§ TEXT EXCERPT:

──────────

Monday, 22 July 2013

This Emerald Isle

No blogging, little running and tons of spending. It's the Summer Hols. Have kids must travel. First stop England. Itinerary of the past 3 weeks has included 2 shows in West End (Matilda and Wicked), trips to Legoland, the British Museum, Hamleys and Hampton Court. We have visited with aunts, uncles, Godmothers and Godfathers. We have picnicked in forests and on beaches. And I have shopped....

So far an idyllic trip: the sun shone, a Brit won Wimbledon and a new Prince has been born. We arrived in Paris the same day as Chris Broome rode to Tour de France Victory. And now we are in Sancerre on the pretext of learning French. That will be the Sancerre next to the village of Pouilly famed for its fume.

──────────

§ SUPPLIED MATERIAL:
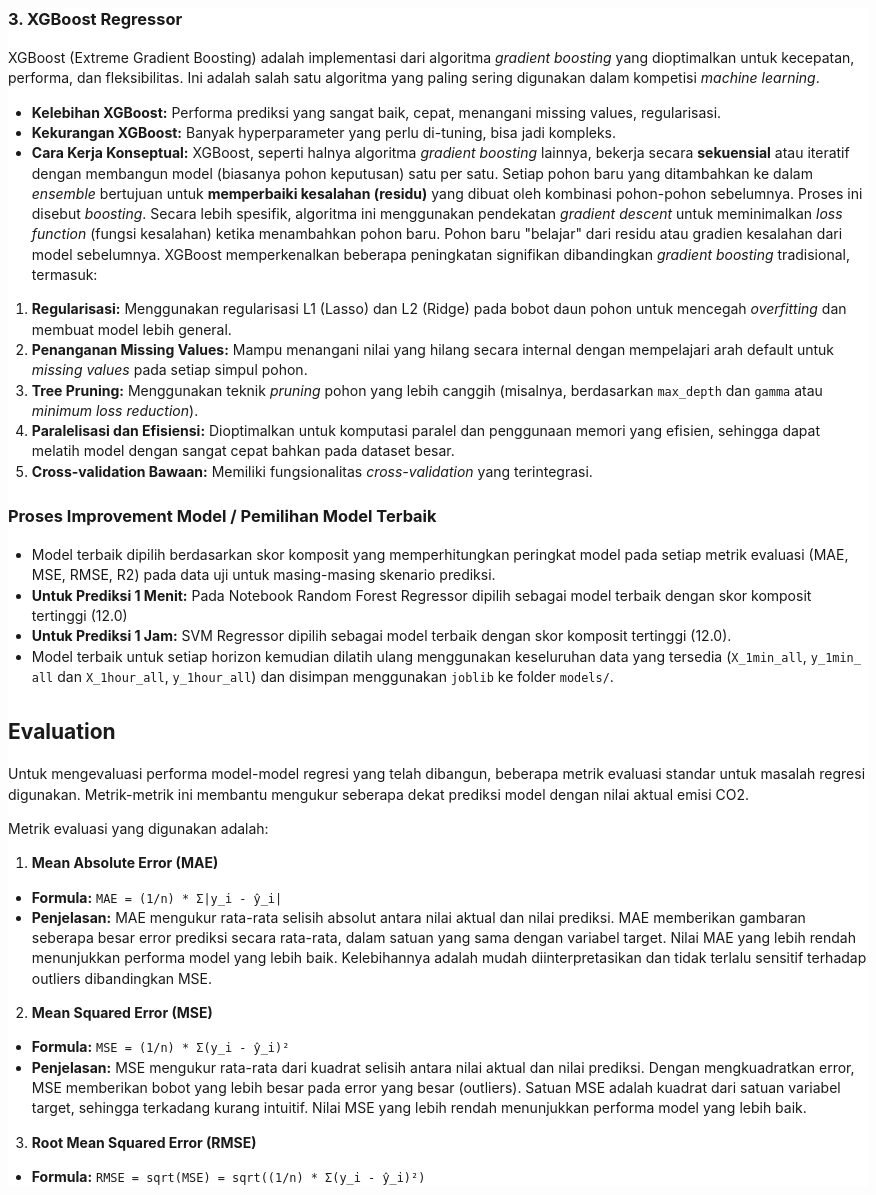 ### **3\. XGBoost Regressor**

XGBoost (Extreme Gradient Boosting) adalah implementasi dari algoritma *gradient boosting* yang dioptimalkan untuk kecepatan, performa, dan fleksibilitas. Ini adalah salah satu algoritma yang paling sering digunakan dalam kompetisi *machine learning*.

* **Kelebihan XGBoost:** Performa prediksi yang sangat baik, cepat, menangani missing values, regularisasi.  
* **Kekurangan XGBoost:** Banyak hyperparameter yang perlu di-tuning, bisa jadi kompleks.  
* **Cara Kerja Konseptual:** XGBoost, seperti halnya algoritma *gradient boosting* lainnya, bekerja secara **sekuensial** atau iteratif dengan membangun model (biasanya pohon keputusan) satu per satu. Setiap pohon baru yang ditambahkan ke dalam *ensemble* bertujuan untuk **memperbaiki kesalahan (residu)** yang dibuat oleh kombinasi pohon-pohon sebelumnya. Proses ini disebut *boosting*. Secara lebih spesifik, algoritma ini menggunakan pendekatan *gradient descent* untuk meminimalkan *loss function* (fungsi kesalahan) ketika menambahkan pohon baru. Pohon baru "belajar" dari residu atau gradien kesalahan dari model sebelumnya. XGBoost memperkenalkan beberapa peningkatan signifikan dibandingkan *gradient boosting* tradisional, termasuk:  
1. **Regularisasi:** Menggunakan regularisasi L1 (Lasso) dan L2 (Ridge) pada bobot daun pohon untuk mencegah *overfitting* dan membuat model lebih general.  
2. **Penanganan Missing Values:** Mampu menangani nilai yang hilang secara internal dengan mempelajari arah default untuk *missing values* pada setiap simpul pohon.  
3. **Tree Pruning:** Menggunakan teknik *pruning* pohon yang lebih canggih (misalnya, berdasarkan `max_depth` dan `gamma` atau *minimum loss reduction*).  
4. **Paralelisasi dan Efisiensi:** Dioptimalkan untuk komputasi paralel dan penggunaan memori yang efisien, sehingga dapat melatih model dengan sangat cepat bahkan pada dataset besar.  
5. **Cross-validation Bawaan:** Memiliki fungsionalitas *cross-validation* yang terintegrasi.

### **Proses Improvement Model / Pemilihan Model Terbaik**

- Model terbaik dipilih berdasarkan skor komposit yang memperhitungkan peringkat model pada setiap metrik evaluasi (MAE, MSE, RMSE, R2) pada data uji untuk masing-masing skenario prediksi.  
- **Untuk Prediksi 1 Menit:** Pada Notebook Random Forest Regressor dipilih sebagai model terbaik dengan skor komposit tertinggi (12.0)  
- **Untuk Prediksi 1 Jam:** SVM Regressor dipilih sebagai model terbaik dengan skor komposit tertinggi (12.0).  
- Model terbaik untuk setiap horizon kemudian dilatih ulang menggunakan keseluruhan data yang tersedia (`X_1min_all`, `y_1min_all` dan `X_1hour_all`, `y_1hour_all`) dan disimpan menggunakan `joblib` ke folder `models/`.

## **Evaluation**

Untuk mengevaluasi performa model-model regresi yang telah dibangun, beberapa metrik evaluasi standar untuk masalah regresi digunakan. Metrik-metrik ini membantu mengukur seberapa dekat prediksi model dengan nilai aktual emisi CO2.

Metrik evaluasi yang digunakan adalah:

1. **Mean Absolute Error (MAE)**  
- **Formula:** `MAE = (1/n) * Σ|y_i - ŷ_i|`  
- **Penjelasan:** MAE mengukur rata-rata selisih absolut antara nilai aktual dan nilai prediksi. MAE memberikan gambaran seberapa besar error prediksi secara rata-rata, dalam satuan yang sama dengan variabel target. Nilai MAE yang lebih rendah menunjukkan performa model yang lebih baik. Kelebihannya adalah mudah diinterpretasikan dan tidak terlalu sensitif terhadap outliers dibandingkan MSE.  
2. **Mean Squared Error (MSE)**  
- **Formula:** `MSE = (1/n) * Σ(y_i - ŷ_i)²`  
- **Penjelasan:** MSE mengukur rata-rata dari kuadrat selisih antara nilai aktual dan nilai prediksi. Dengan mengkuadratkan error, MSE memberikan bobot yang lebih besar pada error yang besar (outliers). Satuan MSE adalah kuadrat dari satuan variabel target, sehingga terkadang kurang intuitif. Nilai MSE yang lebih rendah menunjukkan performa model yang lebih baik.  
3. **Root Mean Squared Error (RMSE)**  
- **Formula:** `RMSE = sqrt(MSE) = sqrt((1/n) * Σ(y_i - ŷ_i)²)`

──────────

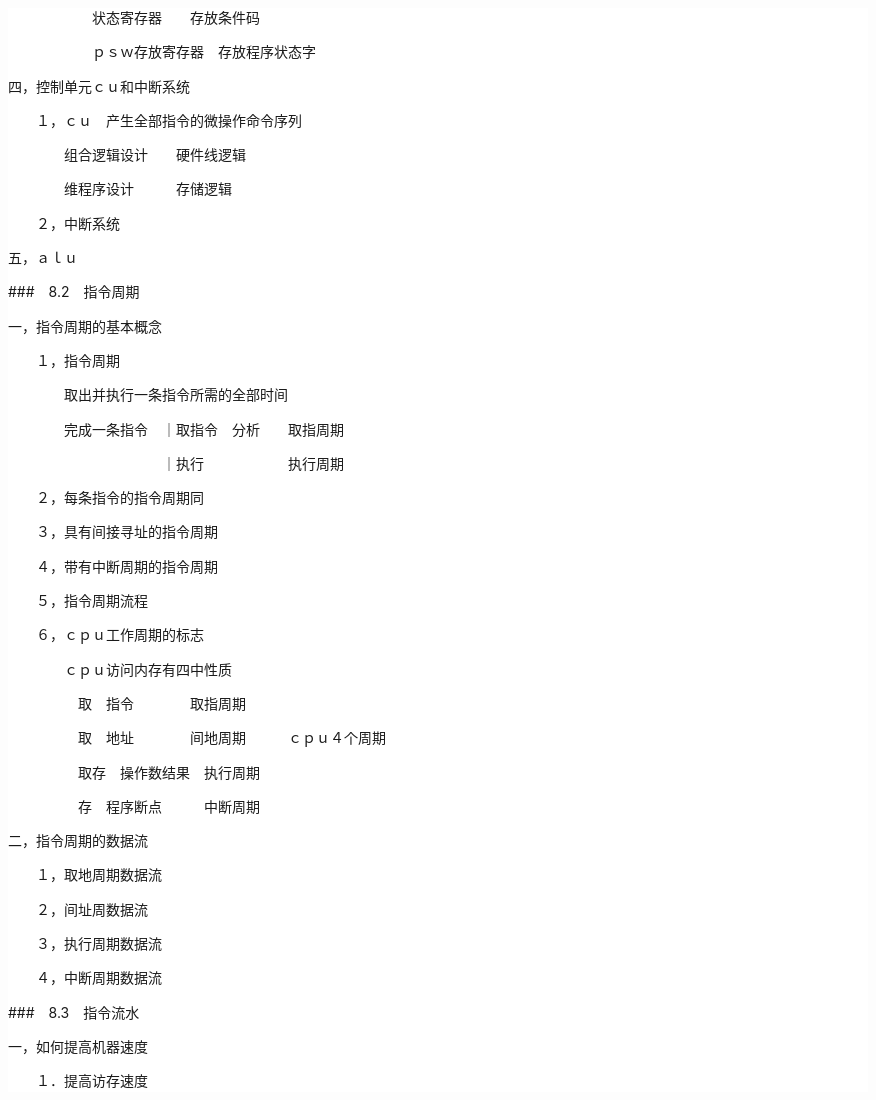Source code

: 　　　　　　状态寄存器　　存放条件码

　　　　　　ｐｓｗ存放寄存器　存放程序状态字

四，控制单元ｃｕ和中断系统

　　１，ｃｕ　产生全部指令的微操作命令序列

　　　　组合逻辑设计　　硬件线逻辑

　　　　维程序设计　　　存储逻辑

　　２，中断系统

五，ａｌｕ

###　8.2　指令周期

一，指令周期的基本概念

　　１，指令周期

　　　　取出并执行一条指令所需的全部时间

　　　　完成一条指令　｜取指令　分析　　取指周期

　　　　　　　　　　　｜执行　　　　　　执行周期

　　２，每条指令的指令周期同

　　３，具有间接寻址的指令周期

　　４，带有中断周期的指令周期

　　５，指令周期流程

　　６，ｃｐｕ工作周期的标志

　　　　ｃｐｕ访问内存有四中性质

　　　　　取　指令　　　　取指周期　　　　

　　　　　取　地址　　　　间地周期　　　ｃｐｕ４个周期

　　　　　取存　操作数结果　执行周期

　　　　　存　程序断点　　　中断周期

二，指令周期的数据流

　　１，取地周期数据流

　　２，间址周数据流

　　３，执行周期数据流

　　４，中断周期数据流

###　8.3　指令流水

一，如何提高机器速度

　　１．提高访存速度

──────────

§ PROBLEM 1:
Reproduce the passage of the summer holiday post that begins with the words "No blogging, little" and ends with "I have shopped....".
§ PROBLEM 2:
Transcribe the lines in the rows from the line containing "- Model terbaik dipilih" through the line containing "Metrik evaluasi yang", both included.

§ ANSWER BOX 1:
No blogging, little running and tons of spending. It's the Summer Hols. Have kids must travel. First stop England. Itinerary of the past 3 weeks has included 2 shows in West End (Matilda and Wicked), trips to Legoland, the British Museum, Hamleys and Hampton Court. We have visited with aunts, uncles, Godmothers and Godfathers. We have picnicked in forests and on beaches. And I have shopped....

§ ANSWER BOX 2:
- Model terbaik dipilih berdasarkan skor komposit yang memperhitungkan peringkat model pada setiap metrik evaluasi (MAE, MSE, RMSE, R2) pada data uji untuk masing-masing skenario prediksi.  
- **Untuk Prediksi 1 Menit:** Pada Notebook Random Forest Regressor dipilih sebagai model terbaik dengan skor komposit tertinggi (12.0)  
- **Untuk Prediksi 1 Jam:** SVM Regressor dipilih sebagai model terbaik dengan skor komposit tertinggi (12.0).  
- Model terbaik untuk setiap horizon kemudian dilatih ulang menggunakan keseluruhan data yang tersedia (`X_1min_all`, `y_1min_all` dan `X_1hour_all`, `y_1hour_all`) dan disimpan menggunakan `joblib` ke folder `models/`.

## **Evaluation**

Untuk mengevaluasi performa model-model regresi yang telah dibangun, beberapa metrik evaluasi standar untuk masalah regresi digunakan. Metrik-metrik ini membantu mengukur seberapa dekat prediksi model dengan nilai aktual emisi CO2.

Metrik evaluasi yang digunakan adalah:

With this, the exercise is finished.